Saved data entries
========================

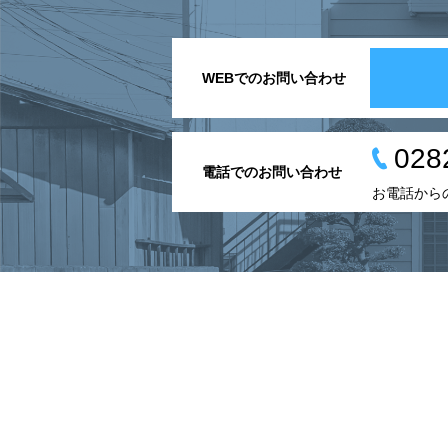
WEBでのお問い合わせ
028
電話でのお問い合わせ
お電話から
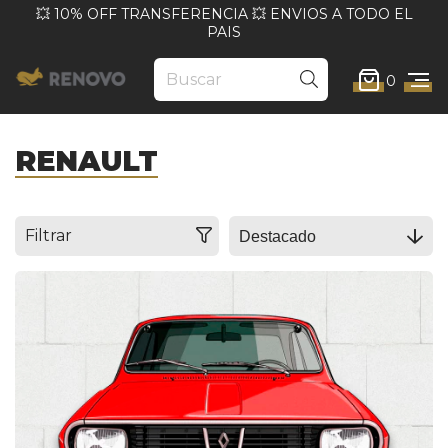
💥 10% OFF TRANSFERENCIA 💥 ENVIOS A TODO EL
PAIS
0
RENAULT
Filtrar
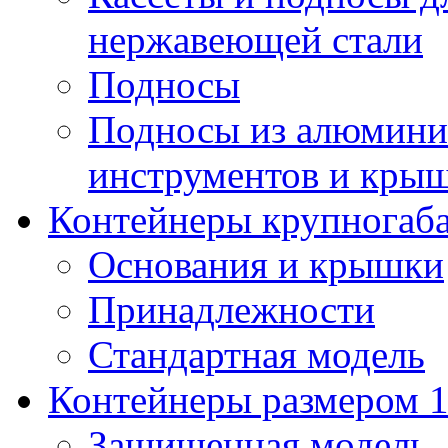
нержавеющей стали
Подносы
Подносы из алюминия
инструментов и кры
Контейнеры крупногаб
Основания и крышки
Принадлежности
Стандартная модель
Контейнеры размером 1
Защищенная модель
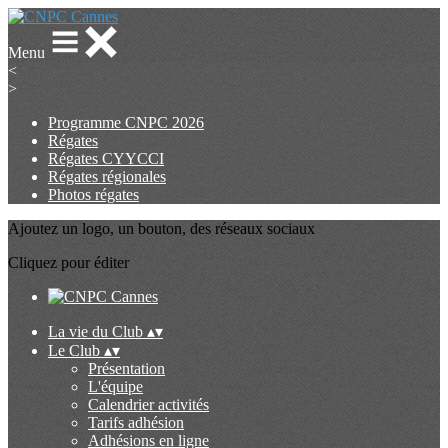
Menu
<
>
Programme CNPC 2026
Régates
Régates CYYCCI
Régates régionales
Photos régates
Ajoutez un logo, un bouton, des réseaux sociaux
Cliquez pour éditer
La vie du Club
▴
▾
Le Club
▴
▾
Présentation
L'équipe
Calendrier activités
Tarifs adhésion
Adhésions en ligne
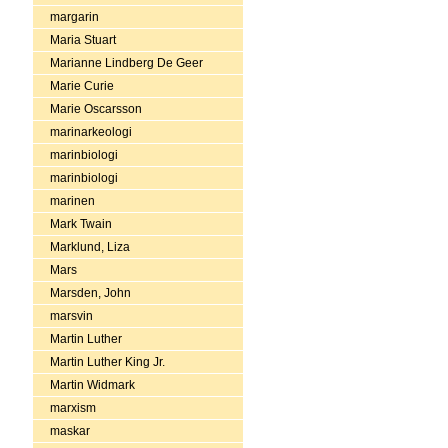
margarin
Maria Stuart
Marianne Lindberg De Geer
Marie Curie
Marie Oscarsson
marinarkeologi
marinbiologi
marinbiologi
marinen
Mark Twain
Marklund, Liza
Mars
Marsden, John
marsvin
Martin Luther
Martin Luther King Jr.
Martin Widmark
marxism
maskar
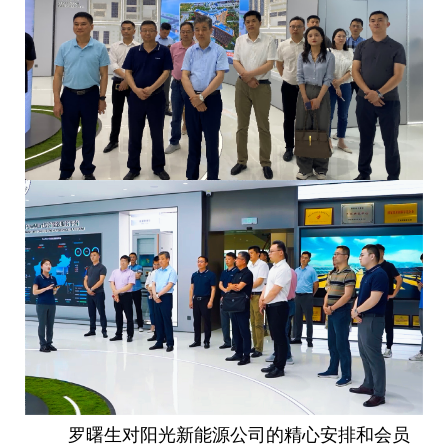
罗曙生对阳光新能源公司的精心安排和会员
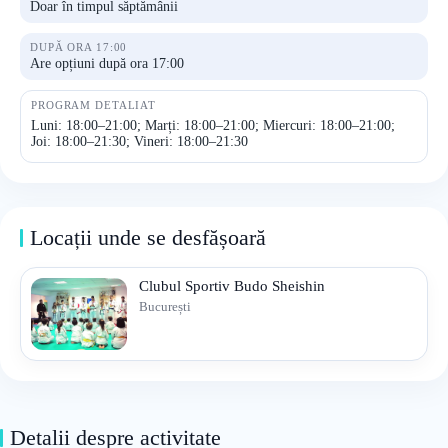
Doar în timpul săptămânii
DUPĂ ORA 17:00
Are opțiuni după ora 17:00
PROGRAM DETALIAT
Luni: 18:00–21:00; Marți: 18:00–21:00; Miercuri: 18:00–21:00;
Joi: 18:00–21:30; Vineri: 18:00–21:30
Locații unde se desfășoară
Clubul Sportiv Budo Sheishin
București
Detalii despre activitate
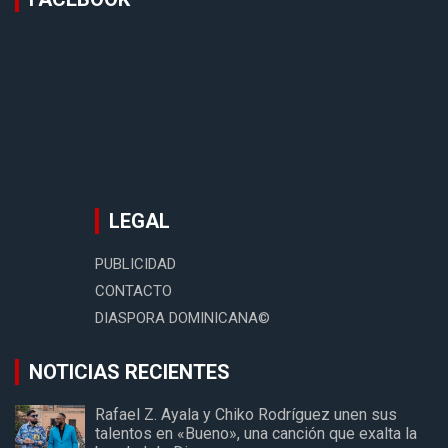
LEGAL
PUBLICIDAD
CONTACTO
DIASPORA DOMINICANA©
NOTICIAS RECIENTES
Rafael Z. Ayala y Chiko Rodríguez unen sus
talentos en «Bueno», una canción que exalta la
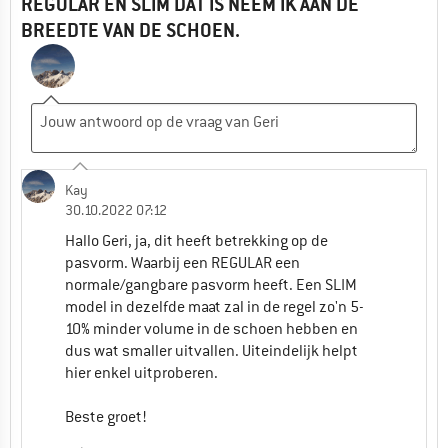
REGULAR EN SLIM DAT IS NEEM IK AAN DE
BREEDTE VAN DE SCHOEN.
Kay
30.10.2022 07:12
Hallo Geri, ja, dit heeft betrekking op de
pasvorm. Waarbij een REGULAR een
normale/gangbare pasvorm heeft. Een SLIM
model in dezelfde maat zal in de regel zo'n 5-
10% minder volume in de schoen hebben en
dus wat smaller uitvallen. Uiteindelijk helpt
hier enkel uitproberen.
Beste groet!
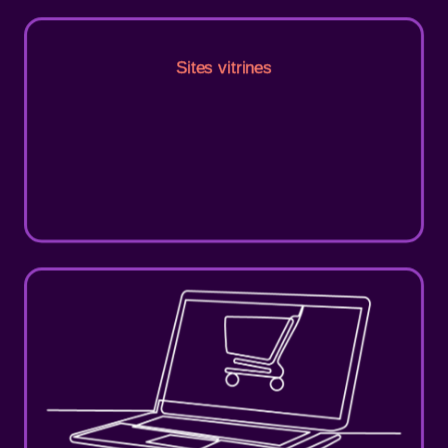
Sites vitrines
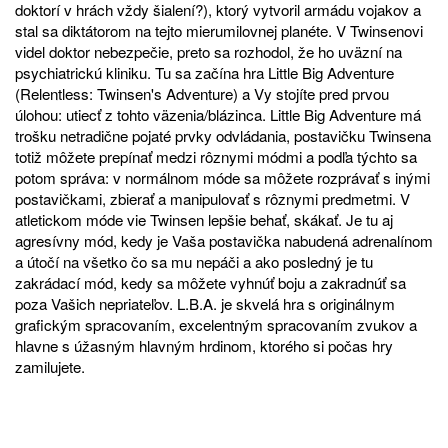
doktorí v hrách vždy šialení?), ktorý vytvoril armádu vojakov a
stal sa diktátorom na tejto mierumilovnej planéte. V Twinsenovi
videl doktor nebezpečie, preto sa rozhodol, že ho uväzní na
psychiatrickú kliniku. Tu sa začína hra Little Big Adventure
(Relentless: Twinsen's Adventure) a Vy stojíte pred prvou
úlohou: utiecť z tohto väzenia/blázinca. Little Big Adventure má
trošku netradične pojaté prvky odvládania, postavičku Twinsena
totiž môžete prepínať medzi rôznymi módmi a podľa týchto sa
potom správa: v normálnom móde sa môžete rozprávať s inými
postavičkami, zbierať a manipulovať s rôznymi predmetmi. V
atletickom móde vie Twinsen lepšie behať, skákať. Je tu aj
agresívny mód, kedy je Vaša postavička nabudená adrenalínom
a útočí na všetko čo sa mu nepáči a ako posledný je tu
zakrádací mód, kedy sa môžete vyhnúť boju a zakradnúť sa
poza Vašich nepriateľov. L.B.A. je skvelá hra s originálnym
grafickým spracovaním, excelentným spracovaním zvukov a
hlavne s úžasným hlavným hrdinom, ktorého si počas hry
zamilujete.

========================

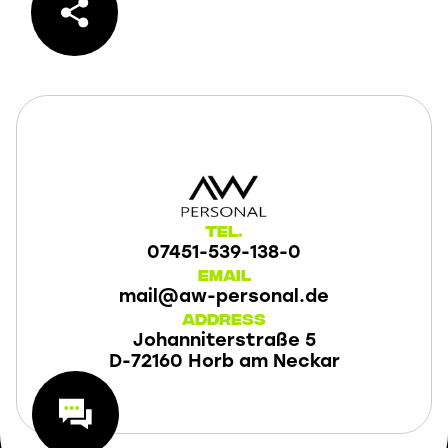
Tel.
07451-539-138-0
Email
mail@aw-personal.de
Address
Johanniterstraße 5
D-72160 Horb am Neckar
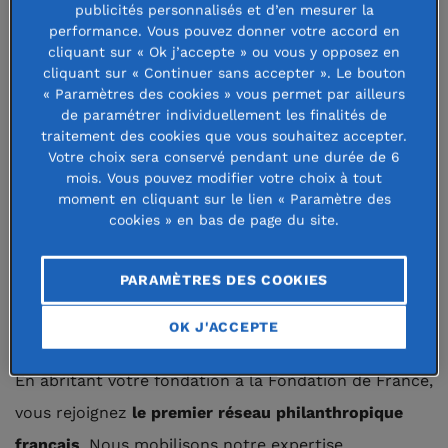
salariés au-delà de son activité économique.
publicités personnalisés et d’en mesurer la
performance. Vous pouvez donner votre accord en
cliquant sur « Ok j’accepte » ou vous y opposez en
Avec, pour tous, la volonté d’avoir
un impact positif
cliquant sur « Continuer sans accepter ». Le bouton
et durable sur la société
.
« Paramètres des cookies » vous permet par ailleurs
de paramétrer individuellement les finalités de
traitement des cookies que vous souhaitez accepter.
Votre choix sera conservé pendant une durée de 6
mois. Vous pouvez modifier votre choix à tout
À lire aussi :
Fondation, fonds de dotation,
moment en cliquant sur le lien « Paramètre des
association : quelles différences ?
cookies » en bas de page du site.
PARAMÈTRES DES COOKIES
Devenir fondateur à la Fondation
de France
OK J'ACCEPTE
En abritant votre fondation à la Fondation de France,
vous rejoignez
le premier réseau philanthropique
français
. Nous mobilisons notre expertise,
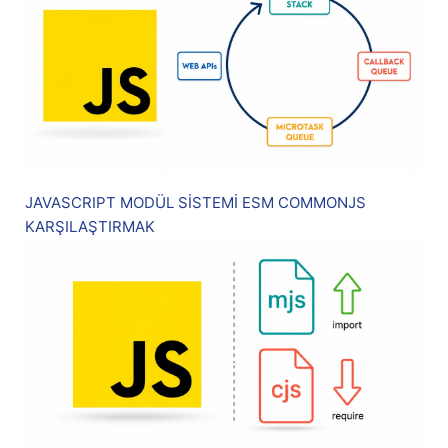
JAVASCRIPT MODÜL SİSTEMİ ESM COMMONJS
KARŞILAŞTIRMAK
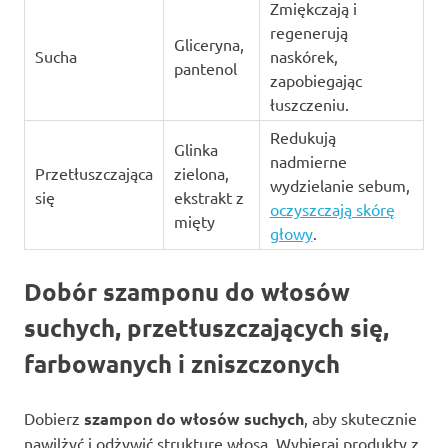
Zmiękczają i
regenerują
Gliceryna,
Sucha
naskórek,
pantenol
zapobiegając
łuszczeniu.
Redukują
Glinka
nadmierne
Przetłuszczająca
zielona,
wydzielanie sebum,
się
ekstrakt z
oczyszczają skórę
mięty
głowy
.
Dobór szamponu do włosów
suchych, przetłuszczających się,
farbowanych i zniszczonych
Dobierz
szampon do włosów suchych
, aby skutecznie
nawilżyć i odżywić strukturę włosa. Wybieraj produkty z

========================

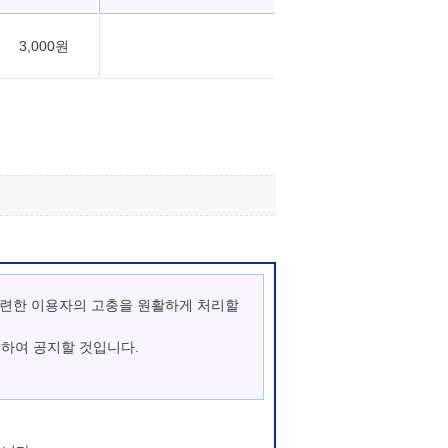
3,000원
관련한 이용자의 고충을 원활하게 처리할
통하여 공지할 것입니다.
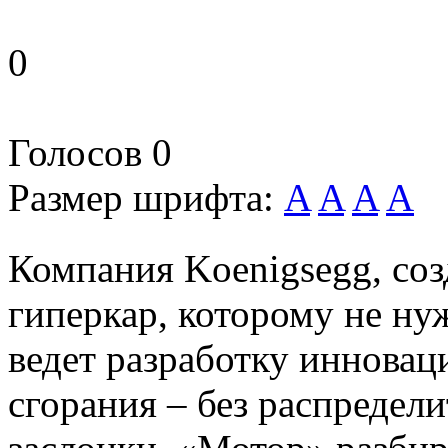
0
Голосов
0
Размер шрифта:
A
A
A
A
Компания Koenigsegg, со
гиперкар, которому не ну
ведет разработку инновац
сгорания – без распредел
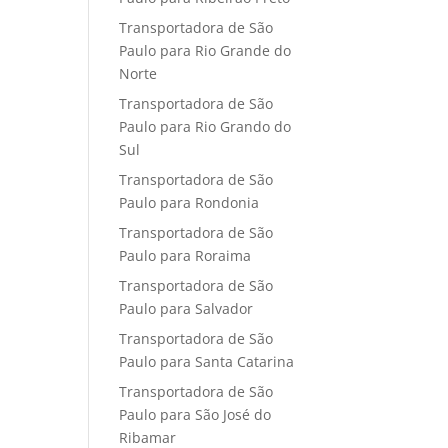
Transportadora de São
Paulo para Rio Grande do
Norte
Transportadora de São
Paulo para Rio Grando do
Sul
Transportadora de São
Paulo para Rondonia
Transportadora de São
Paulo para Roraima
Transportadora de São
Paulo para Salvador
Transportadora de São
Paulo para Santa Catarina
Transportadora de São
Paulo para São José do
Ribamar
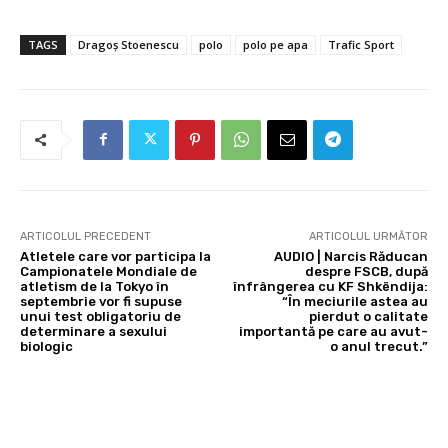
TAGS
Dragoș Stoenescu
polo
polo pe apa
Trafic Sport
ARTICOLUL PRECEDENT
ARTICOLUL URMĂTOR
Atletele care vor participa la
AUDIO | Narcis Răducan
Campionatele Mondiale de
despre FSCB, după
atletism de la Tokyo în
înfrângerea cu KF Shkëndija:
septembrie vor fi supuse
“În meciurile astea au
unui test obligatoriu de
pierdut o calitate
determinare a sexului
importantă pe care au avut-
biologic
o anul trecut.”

========================

■ Task prompt: Look above for the line with "Are opțiuni după ora 17:00" and the line with "pasvorm. Waarbij een REGULAR een", then copy them and all lines in between exactly as written, and only those, without any pictures.

■ Your solution:
Are opțiuni după ora 17:00
PROGRAM DETALIAT
Luni: 18:00–21:00; Marți: 18:00–21:00; Miercuri: 18:00–21:00;
Joi: 18:00–21:30; Vineri: 18:00–21:30
Locații unde se desfășoară
Clubul Sportiv Budo Sheishin
București
Detalii despre activitate
LEGAL
PUBLICIDAD
CONTACTO
DIASPORA DOMINICANA©
NOTICIAS RECIENTES
Rafael Z. Ayala y Chiko Rodríguez unen sus
talentos en «Bueno», una canción que exalta la
REGULAR EN SLIM DAT IS NEEM IK AAN DE
BREEDTE VAN DE SCHOEN.
Kay
30.10.2022 07:12
Hallo Geri, ja, dit heeft betrekking op de
pasvorm. Waarbij een REGULAR een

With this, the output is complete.